More than you might think...

Some of the most beautiful, tender and tempestuous love poetry in the English language was written by a priest. Nearly three hundred and seventy years after his death, his works are still being read by students - and lovers - all over the English speaking world. The poet was John Donne, who eventually became ordained and rose to be Dean of St Paul's Cathedral in London.

But first he enjoyed a youth full of riotous living, first as a witty, reckless law student and then as a volunteer on an expedition against Spain with Sir Walter Raleigh and the Earl of Essex. In fact his wild life only came to an end when he made a secret marriage to his boss's niece - probably the lady to whom he wrote many of his poems. With that marriage he had to face disapproval from all the people who had previously supported him, and that meant no money either. Donne had to look at a serious life change.

In fact life had never been easy for John Donne. He had been born as a Catholic at a time when Catholics were being persecuted in England. At that time Catholics who refused to attend services at the Anglican Church had to pay a large fine - and if they didn't, their goods and most of their land were confiscated. His faith also meant that he couldn't get full professional qualifications, and his secret marriage put a stop to his career. Donne was poor and struggling to bring up a family. Where should he turn? Maybe the only way in which he could find employment was to become an Anglican, a member of the Church of England. 
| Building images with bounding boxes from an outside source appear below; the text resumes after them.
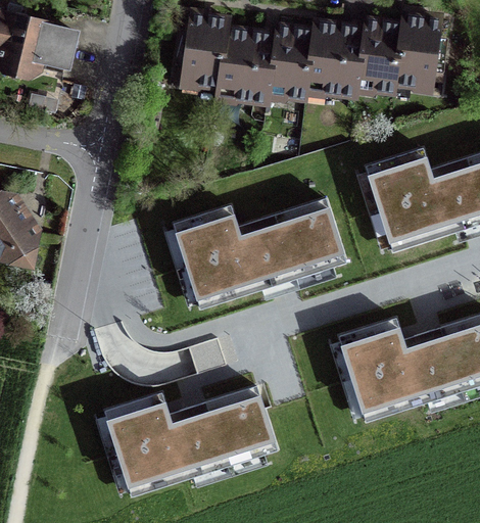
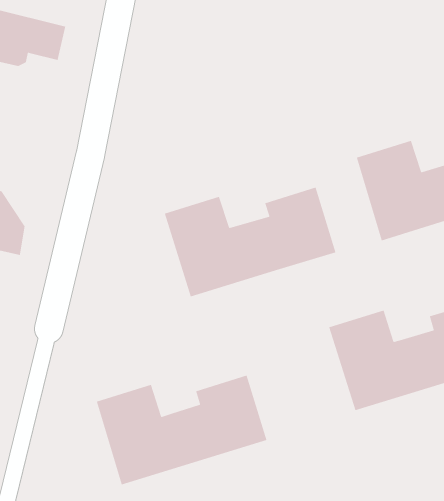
building: [182,15,439,104] -> none

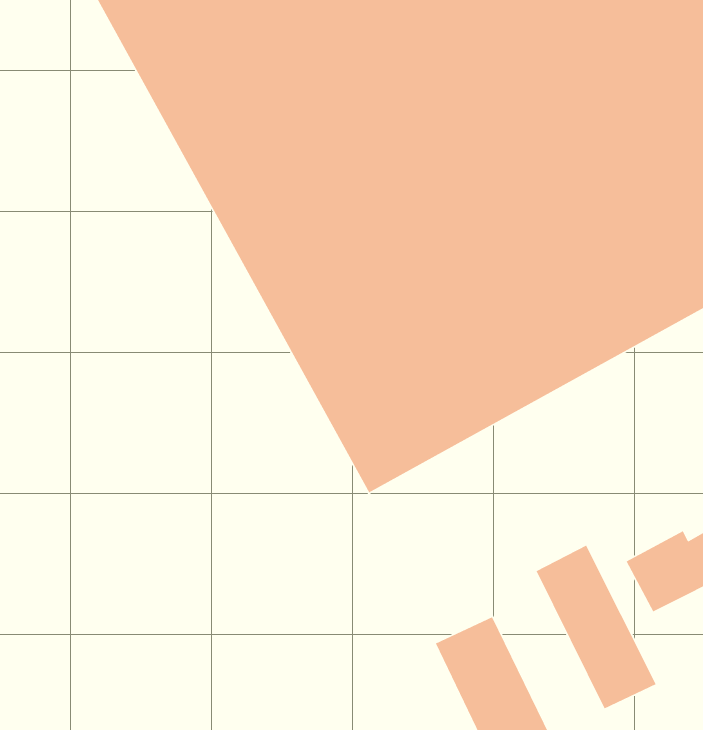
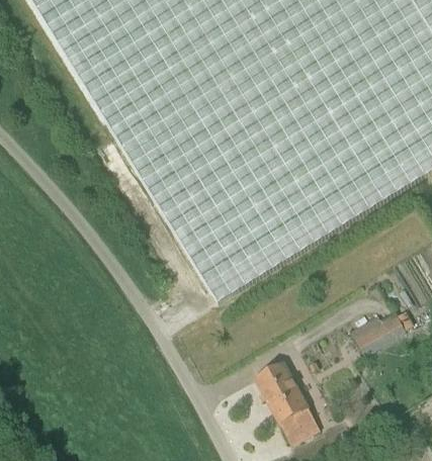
building: [535,545,657,709] -> none

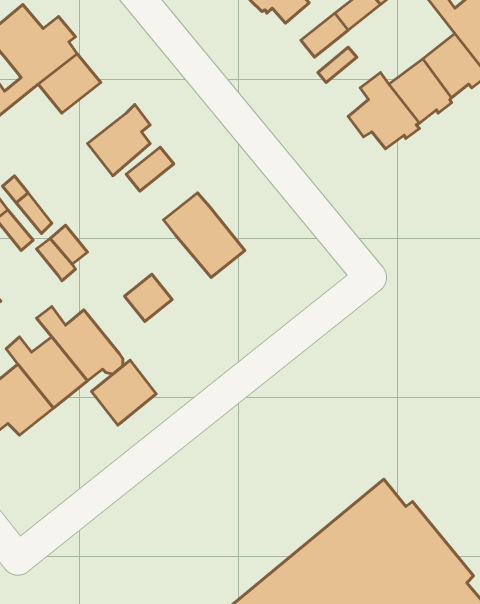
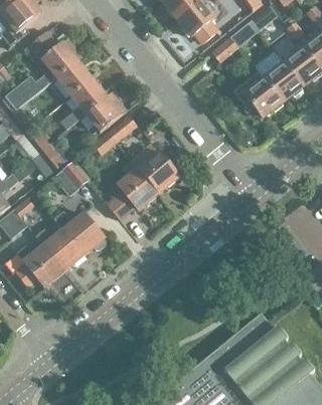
building: none -> [60,77,108,129]
building: none -> [117,168,158,210]
building: [92,360,156,425] -> none

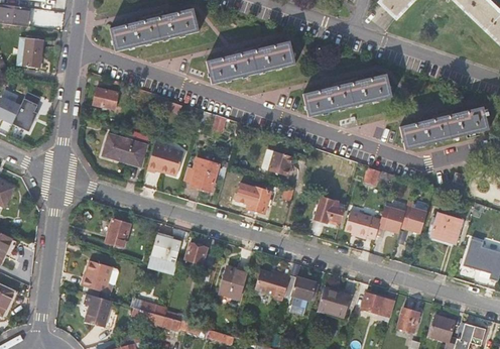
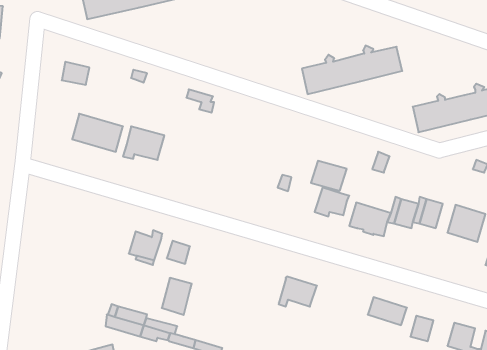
building: [207,40,294,83] -> none
building: [261,148,292,174] -> [311,161,347,191]
building: [183,157,218,191] -> none
building: [235,184,271,213] -> none
building: [106,218,131,247] -> none
building: [83,260,119,294] -> none
building: [220,266,246,299] -> [162,278,192,315]
building: [255,266,289,298] -> none
building: [318,286,351,317] -> none
building: [85,295,113,327] -> none

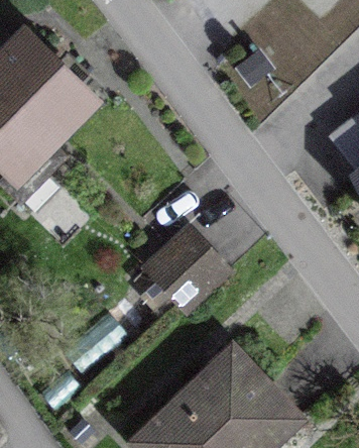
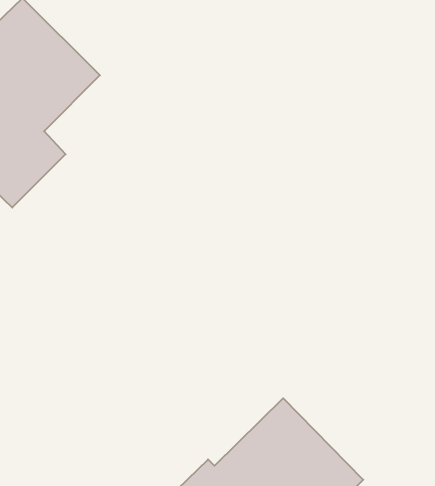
building: [144,225,228,309] -> none

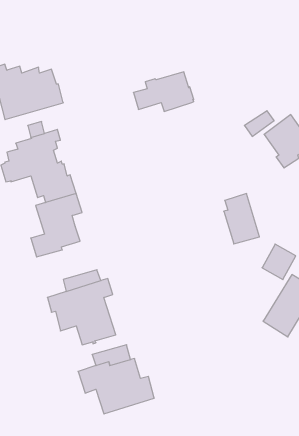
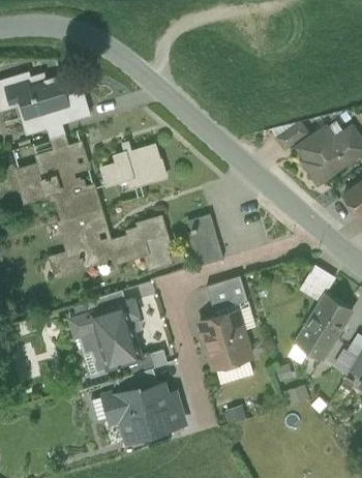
building: [133,72,194,111] -> [101,146,164,187]
building: [224,194,259,244] -> [186,214,223,267]
building: none -> [99,216,170,267]
building: none -> [206,276,247,311]
building: none -> [200,310,251,368]

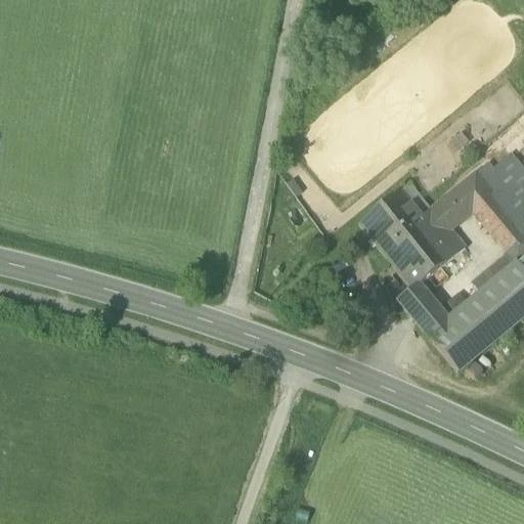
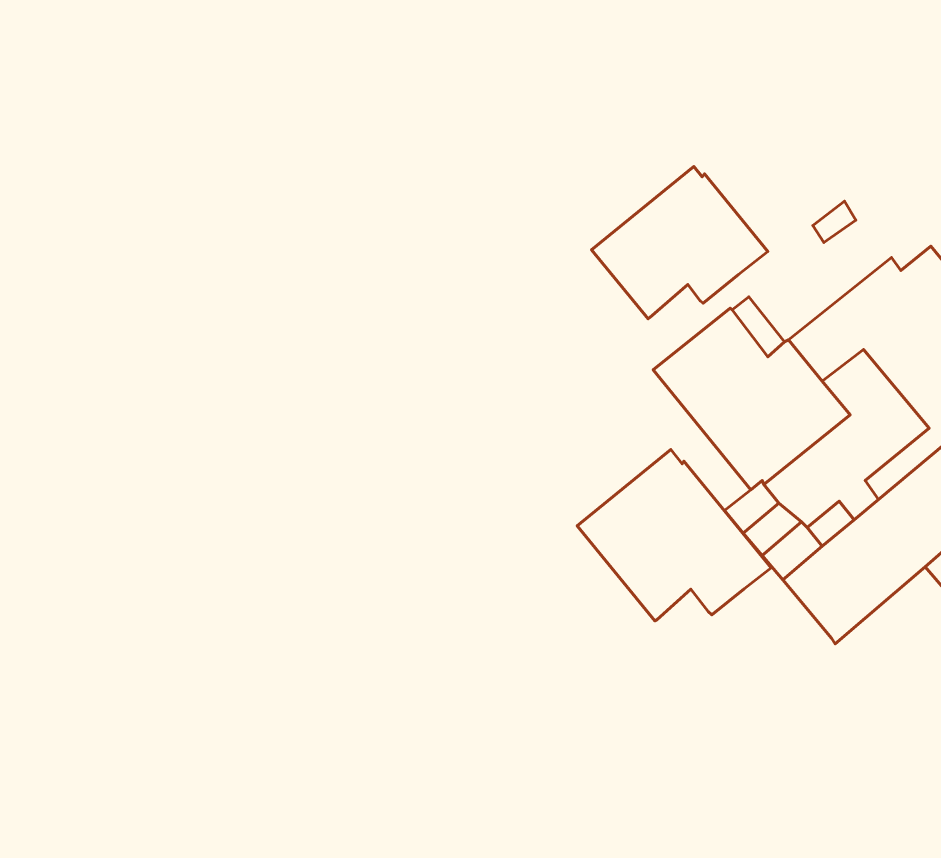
building: none -> [591,166,768,319]
building: none -> [577,450,771,621]

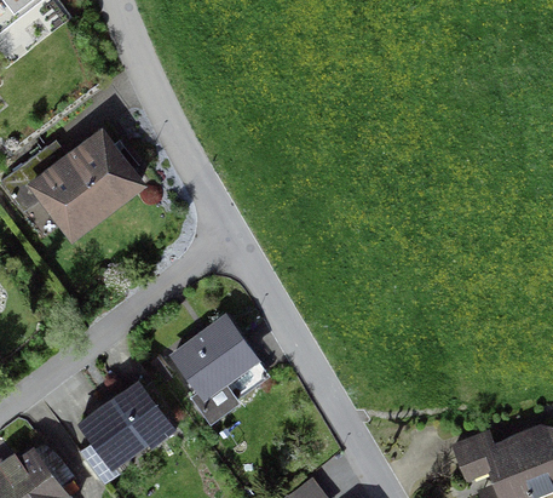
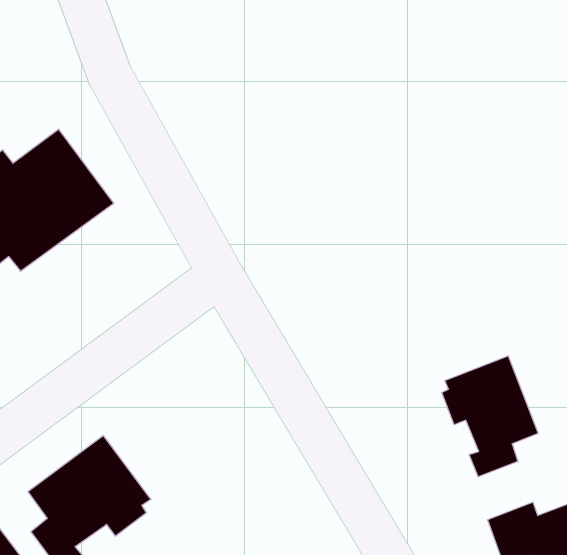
building: none -> [442,356,538,477]
building: [168,313,270,424] -> none

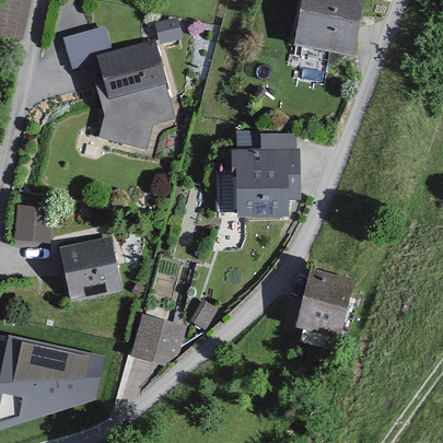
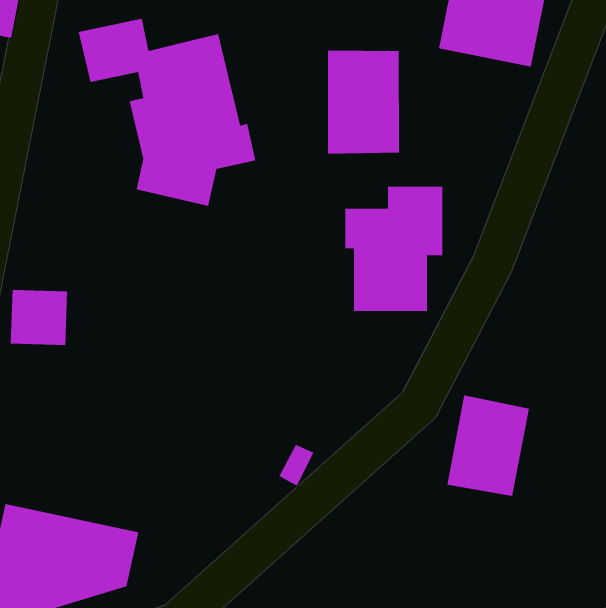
building: none -> [327,50,399,154]
building: [56,235,119,303] -> none
building: [131,314,184,363] -> none

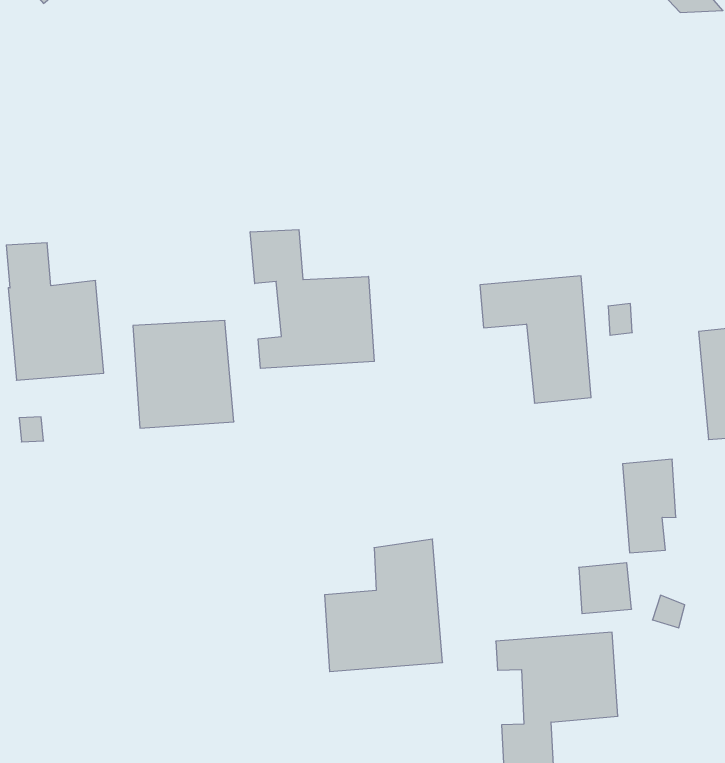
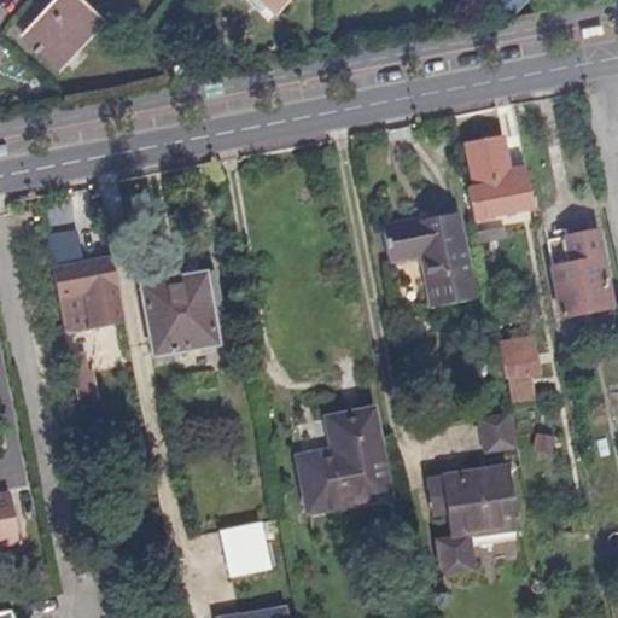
building: none -> [465,138,532,220]
building: [250,230,374,368] -> none
building: none -> [223,521,267,567]

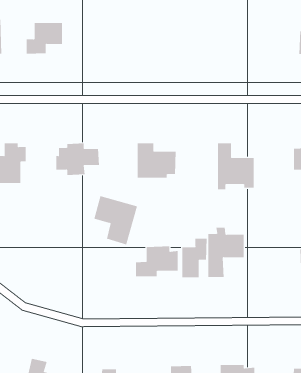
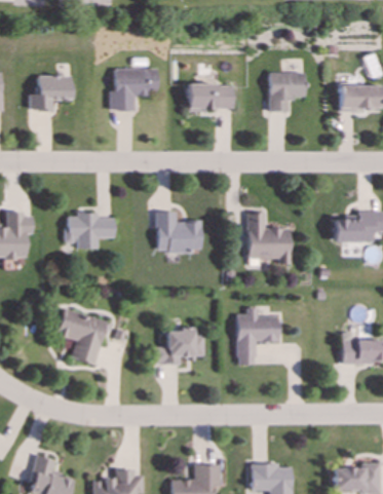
building: none -> [110,68,159,110]
building: none -> [270,72,305,111]
building: none -> [189,83,233,110]
building: [93,195,138,245] -> [56,308,107,365]
building: [182,238,207,278] -> none

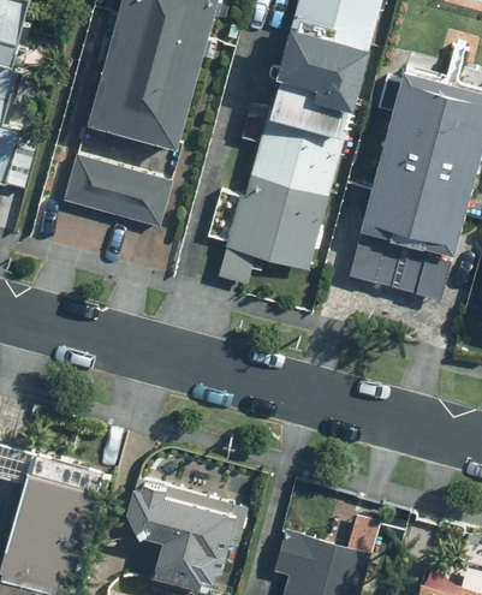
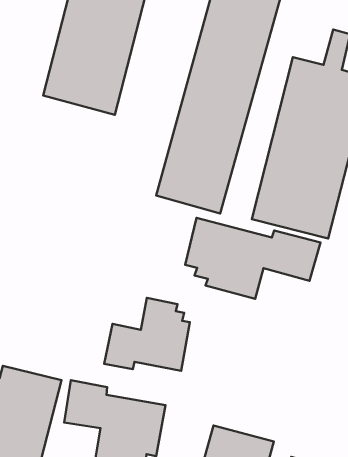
building: [61,154,175,226] -> none
building: none -> [185,218,321,299]
building: none -> [104,298,190,371]

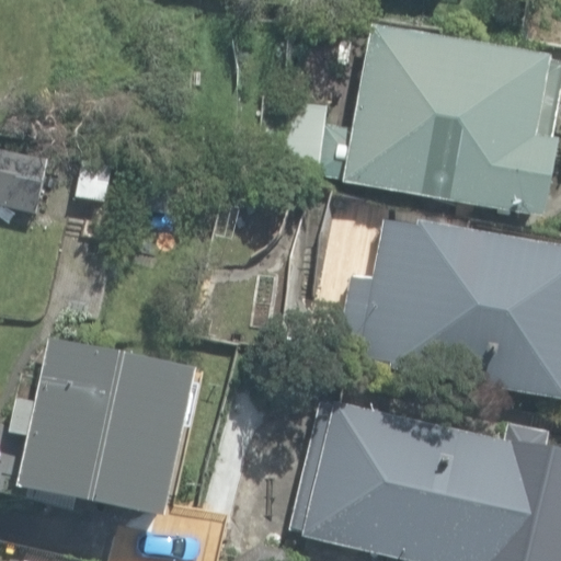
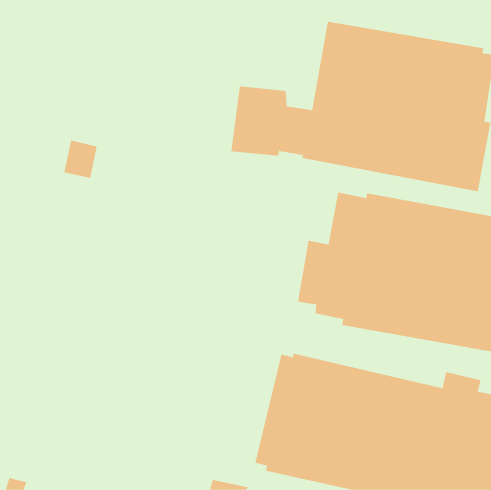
building: [10,335,199,519] -> none

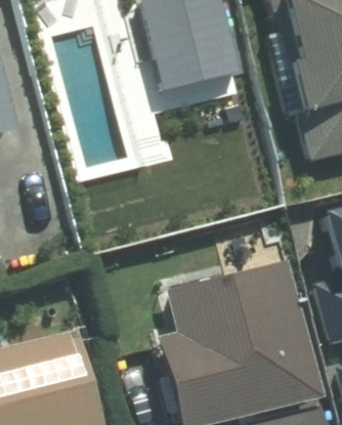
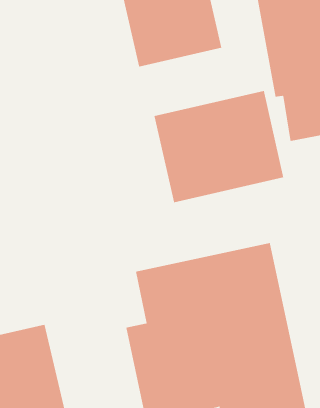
building: none -> [154,90,284,203]

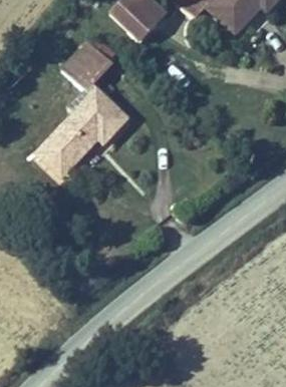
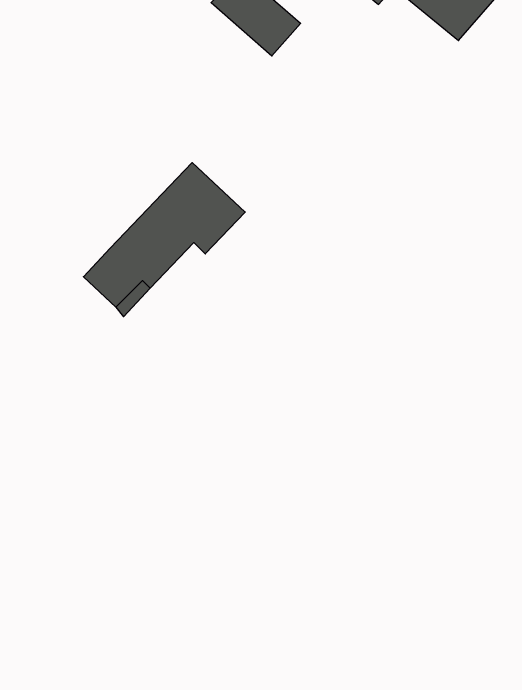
building: [63,39,118,94] -> none

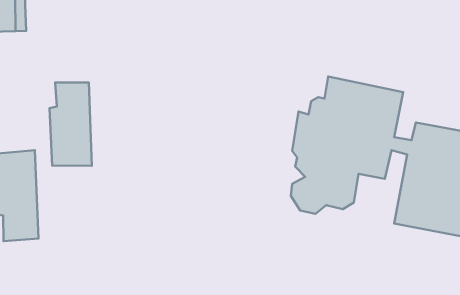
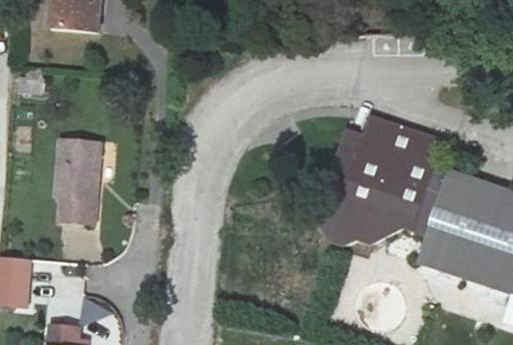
building: [50,82,92,166] -> none

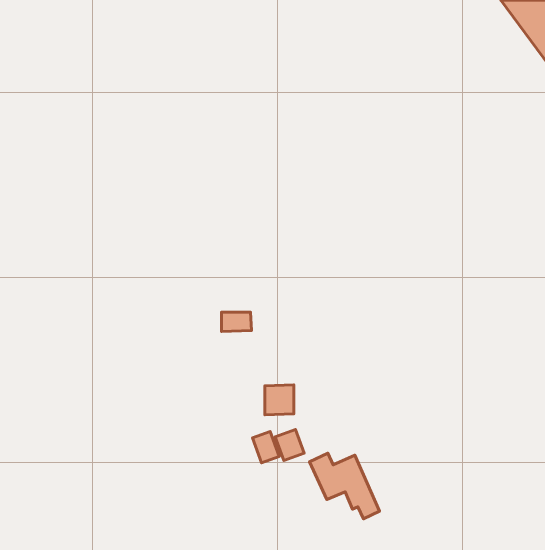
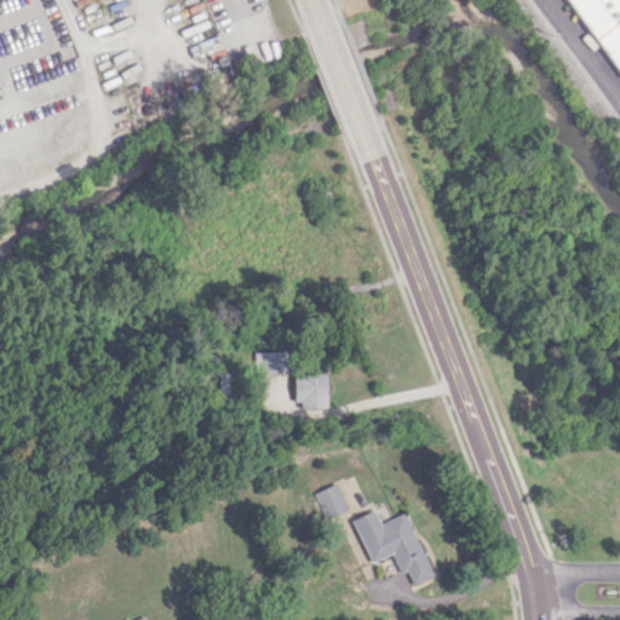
building: [265,385,294,415] -> [295,373,328,407]
building: [253,432,279,463] -> none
So what, you might say, what difference does it make? He was still a Christian. But in those days the rivalry between Protestant and Catholic in England was dangerous. And it wasn't just a political problem: most people believed in a physical heaven and hell and John Donne faced the prospect of punishment in hell for turning away from the Catholic faith. He was in turmoil. He was plagued by depression. Added to that, he was always haunted by a fear that he had betrayed his original faith. 

READER:
'A man who changes his church... is like a coin from which the features are filed away. ...even though this might be done to stamp the coin with a better impression, it will always look 'awry and squint' afterwards.'

But one of the most interesting things about Donne is the way he stood up to his own fears, doubts and contradictions. He turned all the power that he had used in his love poems to his work as a preacher. Even his convincing words, though, could not overcome his fear of death; it was as if all his words were designed to reassure himself, to work out his own struggle. Already, before his death, he had preached his own funeral sermon and designed a statue of himself in his shroud. Today, in St Paul's, you can still see him, complete with worms. And some of his most famous lines - which were preached in a sermon - remind us that our fates, as humans, are all linked: 

READER:
'No man is an island, entire of itself, every man is a piece of the continent, a part of the main... any man's death diminishes me, because I am involved in mankind; and therefore never send to know for whom the bell tolls; it tolls for thee.'

Love, faith and death. Life's great themes. They affect us all. If you should find yourself in St Paul's Cathedral, remember John Donne, a priest and poet whose struggles with love, faith and death still speak from over three hundred years ago.

READING:
An extract from The Song of Solomon e.g. Chapter 2. 8-14 - an example of love poetry in the Bible.

Time for reflection

In a quiet moment, let us think about our own hopes and fears.
The joys that love inspires in us.
The sadness and fear that death sometimes threatens us with.

(pause)

Let's remember that we all experience these feelings.

(pause)

'No man is an island entire of itself...'

May this thought give us hope to face our lives as individuals, as part of humanity, as part of God's creation, sharing the promise of Jesus that death can be overcome by love.

(pause)

Music

Choral music by William Byrd (1543-1623), a near contemporary of Donne and one of the most famous composers of early Church music. Byrd, like Donne, underwent many of the same personal conflicts of loyalty to the Catholic Church.